#### Materials provided
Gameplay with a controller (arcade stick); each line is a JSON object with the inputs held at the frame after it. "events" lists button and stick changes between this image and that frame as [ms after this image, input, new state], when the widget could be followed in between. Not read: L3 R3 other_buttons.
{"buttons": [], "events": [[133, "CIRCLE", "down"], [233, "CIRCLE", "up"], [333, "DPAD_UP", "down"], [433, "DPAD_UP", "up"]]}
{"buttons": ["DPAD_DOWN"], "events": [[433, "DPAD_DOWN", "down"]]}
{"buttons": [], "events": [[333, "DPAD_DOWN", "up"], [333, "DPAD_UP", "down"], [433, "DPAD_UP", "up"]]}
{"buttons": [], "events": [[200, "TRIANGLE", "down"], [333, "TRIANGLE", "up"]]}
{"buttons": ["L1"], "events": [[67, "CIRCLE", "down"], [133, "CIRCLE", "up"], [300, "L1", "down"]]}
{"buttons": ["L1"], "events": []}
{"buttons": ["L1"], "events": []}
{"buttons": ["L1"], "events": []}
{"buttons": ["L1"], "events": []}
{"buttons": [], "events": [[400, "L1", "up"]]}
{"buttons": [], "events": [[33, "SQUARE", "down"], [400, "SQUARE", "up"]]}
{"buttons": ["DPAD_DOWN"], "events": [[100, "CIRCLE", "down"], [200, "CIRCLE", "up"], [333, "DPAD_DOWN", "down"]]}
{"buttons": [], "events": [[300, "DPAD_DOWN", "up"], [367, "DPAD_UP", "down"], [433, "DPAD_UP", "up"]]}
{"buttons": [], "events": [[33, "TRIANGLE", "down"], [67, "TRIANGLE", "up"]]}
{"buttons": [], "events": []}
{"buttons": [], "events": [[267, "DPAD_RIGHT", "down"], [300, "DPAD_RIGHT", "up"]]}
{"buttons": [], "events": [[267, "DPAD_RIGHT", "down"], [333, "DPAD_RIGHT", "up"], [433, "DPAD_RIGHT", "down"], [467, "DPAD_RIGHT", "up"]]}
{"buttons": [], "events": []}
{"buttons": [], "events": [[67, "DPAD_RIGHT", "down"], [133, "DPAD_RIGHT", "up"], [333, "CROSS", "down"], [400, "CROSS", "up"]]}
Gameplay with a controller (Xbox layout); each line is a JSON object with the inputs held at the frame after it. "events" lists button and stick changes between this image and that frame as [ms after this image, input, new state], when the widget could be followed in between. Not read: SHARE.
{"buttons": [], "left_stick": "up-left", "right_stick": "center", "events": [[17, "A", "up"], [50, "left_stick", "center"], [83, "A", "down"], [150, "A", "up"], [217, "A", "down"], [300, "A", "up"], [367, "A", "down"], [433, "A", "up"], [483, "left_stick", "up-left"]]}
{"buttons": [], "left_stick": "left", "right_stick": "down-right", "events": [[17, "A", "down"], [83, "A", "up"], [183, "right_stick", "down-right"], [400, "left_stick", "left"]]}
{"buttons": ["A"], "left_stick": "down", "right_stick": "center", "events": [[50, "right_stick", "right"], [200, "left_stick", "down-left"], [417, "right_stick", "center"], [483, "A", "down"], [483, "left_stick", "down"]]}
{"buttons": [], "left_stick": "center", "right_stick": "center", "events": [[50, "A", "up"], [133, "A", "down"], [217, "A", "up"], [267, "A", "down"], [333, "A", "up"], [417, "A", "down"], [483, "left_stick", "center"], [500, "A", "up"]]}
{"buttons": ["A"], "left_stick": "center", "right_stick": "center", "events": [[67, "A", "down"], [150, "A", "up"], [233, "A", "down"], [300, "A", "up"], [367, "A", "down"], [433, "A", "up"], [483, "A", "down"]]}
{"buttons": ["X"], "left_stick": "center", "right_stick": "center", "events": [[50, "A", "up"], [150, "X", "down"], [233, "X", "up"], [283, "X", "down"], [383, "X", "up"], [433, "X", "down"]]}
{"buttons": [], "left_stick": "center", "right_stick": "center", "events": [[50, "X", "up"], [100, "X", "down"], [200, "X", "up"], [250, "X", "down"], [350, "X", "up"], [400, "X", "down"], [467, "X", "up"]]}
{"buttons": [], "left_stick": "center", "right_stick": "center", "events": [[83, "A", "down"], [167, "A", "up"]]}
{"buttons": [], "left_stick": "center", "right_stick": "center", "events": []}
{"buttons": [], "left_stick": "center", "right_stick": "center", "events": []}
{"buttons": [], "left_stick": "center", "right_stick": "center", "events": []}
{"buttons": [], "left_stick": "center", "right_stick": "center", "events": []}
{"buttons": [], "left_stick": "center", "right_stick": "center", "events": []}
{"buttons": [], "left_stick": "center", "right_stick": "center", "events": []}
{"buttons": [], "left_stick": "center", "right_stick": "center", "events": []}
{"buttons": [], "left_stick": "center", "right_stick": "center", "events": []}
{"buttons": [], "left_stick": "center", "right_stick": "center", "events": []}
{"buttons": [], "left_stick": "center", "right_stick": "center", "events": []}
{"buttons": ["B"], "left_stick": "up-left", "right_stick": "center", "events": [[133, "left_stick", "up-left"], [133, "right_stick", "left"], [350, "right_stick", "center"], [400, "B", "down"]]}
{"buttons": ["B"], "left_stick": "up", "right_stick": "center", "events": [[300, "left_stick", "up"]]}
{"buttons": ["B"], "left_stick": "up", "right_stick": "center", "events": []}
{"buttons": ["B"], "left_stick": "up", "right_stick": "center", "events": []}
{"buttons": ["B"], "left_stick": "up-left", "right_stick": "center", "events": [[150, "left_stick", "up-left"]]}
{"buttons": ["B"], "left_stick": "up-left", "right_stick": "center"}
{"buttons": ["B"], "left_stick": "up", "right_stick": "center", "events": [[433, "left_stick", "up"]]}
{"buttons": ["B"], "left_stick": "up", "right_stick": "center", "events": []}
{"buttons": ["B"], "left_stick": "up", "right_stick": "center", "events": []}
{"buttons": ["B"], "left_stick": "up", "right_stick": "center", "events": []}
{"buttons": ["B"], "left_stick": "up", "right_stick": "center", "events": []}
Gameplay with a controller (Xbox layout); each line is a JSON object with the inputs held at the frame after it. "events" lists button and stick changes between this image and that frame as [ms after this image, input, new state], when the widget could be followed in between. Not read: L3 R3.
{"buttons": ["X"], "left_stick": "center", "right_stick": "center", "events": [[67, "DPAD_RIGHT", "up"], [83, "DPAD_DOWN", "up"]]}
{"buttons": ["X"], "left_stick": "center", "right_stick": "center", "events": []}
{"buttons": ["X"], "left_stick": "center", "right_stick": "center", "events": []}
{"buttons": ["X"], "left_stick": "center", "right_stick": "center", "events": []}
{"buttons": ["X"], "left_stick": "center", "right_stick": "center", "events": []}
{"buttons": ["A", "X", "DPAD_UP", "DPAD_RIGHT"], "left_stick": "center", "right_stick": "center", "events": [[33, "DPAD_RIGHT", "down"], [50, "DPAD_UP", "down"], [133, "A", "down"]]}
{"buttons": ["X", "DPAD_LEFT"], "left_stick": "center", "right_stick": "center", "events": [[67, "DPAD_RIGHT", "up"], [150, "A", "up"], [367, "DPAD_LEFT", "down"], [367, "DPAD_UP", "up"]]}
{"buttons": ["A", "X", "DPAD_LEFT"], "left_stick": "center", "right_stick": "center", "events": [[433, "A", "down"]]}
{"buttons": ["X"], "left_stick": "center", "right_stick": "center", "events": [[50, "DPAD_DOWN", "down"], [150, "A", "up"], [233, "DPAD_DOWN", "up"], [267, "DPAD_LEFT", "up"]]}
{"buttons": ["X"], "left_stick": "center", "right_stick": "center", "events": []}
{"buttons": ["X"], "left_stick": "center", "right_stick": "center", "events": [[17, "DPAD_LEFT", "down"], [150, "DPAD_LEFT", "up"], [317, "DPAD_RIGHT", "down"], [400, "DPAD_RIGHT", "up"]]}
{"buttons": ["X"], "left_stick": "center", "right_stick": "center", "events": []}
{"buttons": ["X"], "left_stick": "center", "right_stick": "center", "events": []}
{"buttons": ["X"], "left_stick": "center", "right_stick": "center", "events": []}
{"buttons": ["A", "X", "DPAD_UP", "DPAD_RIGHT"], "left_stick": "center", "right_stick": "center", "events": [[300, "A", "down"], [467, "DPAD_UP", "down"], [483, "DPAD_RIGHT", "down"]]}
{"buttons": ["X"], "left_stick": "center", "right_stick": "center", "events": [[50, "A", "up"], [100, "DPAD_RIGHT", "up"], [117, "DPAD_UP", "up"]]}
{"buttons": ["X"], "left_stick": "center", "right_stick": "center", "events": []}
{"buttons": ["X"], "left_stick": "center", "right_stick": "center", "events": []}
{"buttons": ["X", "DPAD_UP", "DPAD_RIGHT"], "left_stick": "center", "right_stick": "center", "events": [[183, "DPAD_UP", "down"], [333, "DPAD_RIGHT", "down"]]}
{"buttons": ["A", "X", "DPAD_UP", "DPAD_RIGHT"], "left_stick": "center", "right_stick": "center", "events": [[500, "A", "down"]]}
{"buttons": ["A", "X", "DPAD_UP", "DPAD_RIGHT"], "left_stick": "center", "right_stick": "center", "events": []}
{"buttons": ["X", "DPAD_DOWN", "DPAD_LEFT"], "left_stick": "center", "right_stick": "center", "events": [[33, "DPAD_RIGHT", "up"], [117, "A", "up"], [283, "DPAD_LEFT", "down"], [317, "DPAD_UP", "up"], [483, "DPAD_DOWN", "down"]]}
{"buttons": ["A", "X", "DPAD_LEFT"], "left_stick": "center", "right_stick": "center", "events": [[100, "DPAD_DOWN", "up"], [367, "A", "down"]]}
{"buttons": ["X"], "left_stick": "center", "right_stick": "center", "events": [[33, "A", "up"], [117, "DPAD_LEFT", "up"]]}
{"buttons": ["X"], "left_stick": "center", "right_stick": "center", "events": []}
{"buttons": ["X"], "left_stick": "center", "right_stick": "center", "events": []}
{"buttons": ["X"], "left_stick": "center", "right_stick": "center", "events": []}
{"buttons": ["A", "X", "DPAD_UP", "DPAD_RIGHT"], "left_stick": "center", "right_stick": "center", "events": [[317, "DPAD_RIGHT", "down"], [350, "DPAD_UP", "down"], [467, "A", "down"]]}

#### Your task
Find and copy each line above holding "input".

#### Final answer
Gameplay with a controller (arcade stick); each line is a JSON object with the inputs held at the frame after it. "events" lists button and stick changes between this image and that frame as [ms after this image, input, new state], when the widget could be followed in between. Not read: L3 R3 other_buttons.
Gameplay with a controller (Xbox layout); each line is a JSON object with the inputs held at the frame after it. "events" lists button and stick changes between this image and that frame as [ms after this image, input, new state], when the widget could be followed in between. Not read: SHARE.
Gameplay with a controller (Xbox layout); each line is a JSON object with the inputs held at the frame after it. "events" lists button and stick changes between this image and that frame as [ms after this image, input, new state], when the widget could be followed in between. Not read: L3 R3.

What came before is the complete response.